Lotte, South Korea's biggest department-store operator, lost 9.1 percent to 139,500 won, capping an eight-day, 37 percent plunge. The shares trade at almost a third of the price they were sold in the company's 2006 initial public offering. Lotte said yesterday its quarterly profit declined 19 percent amid slowing sales.
South Korea's economy grew 0.6 percent in the last quarter from the previous three months, the weakest pace in four years, the central bank said today. The data sparked concern a recession is looming in Asia's fourth-largest economy as consumers rein in spending and the global slowdown damps export demand.
Stock Valuations
MSCI's Asian index is set to drop 6.9 percent this week and has plunged 48 percent this year, its worst annual performance since the measure was created in 1987. Stocks tumbled after financial firms' mortgage-related losses swelled, worsening a global credit crisis that eventually toppled banks including Lehman Brothers Holdings Inc.
Shares on the Asian measure are now worth 1.1 times book value, cheaper than those in the U.S. and Europe. The S&P and the Dow Jones Stoxx 600 Index trade at 1.8 times book value. Asia's stocks traded as high as 2.6 times book in May 2007, when U.S. stocks were at 2.9 times and Europe was at 2.6 times.
HSBC, the world's second-biggest bank by value, tumbled 7.3 percent to HK$93.30 after Morgan Stanley cut its share-price target to HK$75. The London-based bank may halve its dividend in 2009, while an appreciation in the dollar could cut earnings by about 15 percent, Morgan Stanley analysts said.

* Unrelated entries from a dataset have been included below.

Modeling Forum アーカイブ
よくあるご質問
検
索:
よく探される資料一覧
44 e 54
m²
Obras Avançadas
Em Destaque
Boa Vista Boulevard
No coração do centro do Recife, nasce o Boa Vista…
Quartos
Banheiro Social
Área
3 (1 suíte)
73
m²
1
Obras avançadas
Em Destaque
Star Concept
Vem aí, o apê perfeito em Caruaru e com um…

A decline in shipping rates sent China Cosco Holdings Co., the world's biggest operator of dry-bulk ships, down 8.8 percent to HK$3.64. STX Pan Ocean Co., South Korea's biggest, fell 8.2 percent to 79 cents in Singapore.
Baltic Dry
The Baltic Dry Index, a measure of commodity-shipping rates, declined 5.9 percent yesterday in London, the lowest since Sept. 11, 2002. The gauge has plunged 62 percent since Oct. 3, when it last rose. Goldman, Sachs & Co. slashed its price estimate for China Cosco by 73 percent to HK$4.30, in a report.